Exercise brief: Repeat the lines of the data from the line containing "10 01 00 00" through the line containing "C0 01 D0 00 A0 00 00 00", inclusive, keeping them exactly as they are.
*** Records to use ***
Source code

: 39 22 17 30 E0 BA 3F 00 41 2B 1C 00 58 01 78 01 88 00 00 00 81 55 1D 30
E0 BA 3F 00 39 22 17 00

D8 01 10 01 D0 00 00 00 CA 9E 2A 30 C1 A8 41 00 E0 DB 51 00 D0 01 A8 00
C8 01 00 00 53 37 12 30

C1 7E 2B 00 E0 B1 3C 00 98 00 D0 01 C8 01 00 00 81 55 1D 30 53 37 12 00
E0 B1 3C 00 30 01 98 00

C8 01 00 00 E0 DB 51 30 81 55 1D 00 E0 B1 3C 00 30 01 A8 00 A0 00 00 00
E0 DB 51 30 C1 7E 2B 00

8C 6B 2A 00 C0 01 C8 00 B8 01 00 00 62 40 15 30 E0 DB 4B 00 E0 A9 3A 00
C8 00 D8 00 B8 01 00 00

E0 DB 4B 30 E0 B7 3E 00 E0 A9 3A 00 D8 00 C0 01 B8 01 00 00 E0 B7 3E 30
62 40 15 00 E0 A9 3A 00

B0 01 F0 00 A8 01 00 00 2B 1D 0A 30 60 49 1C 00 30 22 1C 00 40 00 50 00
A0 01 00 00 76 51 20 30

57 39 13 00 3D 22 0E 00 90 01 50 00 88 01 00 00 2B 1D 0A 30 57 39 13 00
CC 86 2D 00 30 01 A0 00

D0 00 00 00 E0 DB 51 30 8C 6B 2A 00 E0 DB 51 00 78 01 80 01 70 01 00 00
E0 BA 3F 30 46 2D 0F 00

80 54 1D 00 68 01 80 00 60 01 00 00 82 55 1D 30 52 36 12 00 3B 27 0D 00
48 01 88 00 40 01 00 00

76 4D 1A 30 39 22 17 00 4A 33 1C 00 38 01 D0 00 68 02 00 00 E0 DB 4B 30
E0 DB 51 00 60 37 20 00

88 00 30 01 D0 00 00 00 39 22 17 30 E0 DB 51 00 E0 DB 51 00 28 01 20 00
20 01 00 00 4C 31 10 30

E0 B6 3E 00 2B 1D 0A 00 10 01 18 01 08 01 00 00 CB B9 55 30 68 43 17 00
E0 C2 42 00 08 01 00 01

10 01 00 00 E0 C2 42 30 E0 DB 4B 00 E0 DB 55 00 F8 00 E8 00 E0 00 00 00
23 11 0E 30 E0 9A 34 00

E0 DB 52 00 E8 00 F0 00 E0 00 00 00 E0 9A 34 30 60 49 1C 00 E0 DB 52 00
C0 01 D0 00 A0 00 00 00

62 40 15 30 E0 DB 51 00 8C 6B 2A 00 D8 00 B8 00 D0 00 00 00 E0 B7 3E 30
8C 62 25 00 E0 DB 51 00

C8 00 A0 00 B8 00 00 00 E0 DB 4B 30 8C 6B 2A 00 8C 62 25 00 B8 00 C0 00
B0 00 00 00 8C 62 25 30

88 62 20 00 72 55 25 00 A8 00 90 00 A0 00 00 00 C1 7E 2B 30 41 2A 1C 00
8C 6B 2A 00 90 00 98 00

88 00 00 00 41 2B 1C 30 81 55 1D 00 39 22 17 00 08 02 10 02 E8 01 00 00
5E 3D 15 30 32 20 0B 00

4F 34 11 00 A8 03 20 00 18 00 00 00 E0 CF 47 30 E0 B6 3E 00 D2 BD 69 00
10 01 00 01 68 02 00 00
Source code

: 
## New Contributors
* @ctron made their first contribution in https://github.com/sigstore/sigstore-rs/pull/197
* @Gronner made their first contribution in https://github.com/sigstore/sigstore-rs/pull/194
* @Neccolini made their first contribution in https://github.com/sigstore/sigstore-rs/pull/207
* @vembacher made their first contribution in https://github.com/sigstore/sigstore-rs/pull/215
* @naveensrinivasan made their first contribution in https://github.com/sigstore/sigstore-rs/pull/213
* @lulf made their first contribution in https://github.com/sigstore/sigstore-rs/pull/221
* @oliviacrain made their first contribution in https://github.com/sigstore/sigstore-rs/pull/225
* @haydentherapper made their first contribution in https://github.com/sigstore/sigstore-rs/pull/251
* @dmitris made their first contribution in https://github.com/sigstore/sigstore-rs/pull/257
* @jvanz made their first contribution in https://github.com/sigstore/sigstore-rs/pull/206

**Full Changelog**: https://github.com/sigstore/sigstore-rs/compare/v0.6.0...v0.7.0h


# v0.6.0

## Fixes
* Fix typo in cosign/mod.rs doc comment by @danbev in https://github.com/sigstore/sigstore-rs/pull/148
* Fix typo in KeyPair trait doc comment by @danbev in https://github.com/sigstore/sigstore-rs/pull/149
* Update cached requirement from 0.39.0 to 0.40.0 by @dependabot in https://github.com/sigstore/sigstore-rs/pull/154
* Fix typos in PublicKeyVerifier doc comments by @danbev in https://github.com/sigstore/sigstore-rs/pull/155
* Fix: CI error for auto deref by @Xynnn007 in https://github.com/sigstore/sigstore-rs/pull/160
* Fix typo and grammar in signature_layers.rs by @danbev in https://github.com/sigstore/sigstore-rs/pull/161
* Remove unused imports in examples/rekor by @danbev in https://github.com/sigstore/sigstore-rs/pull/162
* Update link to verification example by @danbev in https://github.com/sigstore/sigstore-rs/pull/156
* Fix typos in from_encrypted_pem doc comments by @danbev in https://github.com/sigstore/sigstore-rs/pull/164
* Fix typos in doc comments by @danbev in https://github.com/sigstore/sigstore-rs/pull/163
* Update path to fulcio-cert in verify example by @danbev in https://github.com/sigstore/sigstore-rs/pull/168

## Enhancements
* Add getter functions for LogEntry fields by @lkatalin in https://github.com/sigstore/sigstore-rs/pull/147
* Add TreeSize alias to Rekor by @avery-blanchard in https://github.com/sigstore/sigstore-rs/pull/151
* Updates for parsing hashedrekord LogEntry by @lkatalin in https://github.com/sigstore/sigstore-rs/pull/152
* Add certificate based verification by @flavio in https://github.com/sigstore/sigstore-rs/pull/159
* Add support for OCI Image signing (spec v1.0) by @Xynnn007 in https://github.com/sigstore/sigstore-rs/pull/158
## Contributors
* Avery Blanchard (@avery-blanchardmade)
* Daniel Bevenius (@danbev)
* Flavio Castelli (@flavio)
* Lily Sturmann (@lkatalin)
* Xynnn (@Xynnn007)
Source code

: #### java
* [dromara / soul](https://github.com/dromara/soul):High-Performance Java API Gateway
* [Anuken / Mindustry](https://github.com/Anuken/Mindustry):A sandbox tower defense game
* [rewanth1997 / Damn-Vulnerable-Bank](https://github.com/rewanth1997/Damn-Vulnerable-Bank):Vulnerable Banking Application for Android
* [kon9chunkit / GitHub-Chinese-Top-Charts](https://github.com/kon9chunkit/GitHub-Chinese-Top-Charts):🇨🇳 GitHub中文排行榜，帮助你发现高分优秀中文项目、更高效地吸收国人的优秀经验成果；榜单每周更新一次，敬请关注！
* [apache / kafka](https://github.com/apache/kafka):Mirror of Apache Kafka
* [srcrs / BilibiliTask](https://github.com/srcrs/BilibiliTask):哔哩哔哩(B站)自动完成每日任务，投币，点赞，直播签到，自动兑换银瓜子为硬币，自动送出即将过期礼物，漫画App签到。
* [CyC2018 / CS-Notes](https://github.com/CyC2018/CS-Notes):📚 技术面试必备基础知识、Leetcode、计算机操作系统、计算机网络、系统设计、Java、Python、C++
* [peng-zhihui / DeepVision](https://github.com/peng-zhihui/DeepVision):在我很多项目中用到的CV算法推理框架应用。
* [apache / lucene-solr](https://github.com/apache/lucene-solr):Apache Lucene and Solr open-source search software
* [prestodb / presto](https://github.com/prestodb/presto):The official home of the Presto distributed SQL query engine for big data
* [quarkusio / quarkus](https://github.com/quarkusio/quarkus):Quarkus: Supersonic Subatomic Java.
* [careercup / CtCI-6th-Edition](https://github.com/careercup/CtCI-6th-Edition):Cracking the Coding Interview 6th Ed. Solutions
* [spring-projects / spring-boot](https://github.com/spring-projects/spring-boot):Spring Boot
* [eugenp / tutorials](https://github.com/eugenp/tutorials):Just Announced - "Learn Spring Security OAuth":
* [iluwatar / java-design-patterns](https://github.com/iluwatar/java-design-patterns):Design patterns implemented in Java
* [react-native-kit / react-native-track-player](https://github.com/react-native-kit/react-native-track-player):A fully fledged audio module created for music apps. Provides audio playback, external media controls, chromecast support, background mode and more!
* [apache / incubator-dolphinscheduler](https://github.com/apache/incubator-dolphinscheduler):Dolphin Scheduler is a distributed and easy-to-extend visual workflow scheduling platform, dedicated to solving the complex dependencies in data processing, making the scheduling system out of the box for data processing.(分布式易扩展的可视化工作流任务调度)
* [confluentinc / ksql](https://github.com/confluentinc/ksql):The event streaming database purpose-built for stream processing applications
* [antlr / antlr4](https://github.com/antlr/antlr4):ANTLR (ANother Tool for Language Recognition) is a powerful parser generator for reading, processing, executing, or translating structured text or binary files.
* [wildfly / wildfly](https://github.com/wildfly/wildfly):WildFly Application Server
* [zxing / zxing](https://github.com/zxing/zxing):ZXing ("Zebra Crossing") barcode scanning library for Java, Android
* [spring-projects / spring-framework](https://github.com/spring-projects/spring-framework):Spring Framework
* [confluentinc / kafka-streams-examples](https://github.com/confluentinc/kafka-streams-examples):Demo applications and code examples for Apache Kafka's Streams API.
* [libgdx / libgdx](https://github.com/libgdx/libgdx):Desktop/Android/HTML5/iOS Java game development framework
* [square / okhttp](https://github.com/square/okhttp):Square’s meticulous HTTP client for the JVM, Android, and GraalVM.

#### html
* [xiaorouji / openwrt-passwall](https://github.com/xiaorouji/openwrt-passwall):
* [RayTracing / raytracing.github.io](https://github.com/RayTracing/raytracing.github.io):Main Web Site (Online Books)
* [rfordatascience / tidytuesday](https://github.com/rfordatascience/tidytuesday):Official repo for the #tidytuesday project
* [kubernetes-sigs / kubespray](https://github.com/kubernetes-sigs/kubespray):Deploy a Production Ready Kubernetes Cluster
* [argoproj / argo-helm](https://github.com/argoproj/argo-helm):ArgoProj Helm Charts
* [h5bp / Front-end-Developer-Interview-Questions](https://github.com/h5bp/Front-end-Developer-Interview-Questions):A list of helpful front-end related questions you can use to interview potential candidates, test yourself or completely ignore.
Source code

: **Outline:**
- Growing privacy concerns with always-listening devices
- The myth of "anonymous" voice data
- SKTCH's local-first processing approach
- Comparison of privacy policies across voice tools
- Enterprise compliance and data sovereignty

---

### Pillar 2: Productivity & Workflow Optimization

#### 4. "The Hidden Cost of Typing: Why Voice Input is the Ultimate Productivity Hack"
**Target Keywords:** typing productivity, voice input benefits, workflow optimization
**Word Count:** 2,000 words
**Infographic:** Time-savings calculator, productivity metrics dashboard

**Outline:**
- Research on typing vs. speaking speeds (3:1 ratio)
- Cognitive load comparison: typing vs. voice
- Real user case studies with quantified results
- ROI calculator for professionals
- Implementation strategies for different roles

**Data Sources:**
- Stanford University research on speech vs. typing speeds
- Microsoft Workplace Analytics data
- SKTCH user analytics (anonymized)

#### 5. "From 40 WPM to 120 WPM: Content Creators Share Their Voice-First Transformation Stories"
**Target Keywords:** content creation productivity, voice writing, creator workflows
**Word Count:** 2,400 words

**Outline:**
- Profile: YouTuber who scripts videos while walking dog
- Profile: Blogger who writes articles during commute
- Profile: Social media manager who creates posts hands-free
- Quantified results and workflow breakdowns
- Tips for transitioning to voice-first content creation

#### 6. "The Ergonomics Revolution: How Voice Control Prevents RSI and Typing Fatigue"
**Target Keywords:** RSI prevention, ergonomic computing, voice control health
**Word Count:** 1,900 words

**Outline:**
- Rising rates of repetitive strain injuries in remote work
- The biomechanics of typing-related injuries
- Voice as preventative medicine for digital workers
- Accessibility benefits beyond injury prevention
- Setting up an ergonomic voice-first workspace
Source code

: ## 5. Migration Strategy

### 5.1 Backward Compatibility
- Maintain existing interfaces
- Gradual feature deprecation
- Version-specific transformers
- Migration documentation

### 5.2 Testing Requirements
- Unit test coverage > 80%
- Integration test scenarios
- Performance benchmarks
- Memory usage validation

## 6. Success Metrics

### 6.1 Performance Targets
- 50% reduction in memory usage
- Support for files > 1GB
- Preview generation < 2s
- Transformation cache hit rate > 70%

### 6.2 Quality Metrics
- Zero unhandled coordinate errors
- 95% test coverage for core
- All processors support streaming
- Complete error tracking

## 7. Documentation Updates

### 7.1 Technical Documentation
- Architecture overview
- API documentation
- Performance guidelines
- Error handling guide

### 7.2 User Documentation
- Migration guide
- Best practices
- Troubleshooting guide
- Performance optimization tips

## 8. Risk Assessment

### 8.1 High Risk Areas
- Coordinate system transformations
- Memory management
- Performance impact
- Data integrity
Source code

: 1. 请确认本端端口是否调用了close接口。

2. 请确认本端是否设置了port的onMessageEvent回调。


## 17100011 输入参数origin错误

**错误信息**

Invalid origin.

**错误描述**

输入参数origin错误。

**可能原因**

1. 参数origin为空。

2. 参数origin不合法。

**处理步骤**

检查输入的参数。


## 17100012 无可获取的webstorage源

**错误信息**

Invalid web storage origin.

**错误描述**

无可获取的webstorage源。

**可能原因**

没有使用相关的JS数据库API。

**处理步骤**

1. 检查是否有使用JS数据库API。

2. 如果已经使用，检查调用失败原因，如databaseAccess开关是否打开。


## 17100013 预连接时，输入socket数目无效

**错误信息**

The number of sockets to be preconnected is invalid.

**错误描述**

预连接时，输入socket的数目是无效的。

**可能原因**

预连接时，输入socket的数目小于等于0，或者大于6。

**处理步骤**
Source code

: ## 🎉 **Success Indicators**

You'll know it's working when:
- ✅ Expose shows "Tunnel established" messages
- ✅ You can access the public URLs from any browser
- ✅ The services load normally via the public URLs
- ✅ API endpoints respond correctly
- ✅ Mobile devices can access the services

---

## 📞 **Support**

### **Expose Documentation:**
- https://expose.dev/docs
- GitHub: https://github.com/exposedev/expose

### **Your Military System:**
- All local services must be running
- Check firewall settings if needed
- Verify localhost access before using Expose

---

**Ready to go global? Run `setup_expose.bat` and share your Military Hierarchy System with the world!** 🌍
***
Written reply:
10 01 00 00 E0 C2 42 30 E0 DB 4B 00 E0 DB 55 00 F8 00 E8 00 E0 00 00 00
23 11 0E 30 E0 9A 34 00

E0 DB 52 00 E8 00 F0 00 E0 00 00 00 E0 9A 34 30 60 49 1C 00 E0 DB 52 00
C0 01 D0 00 A0 00 00 00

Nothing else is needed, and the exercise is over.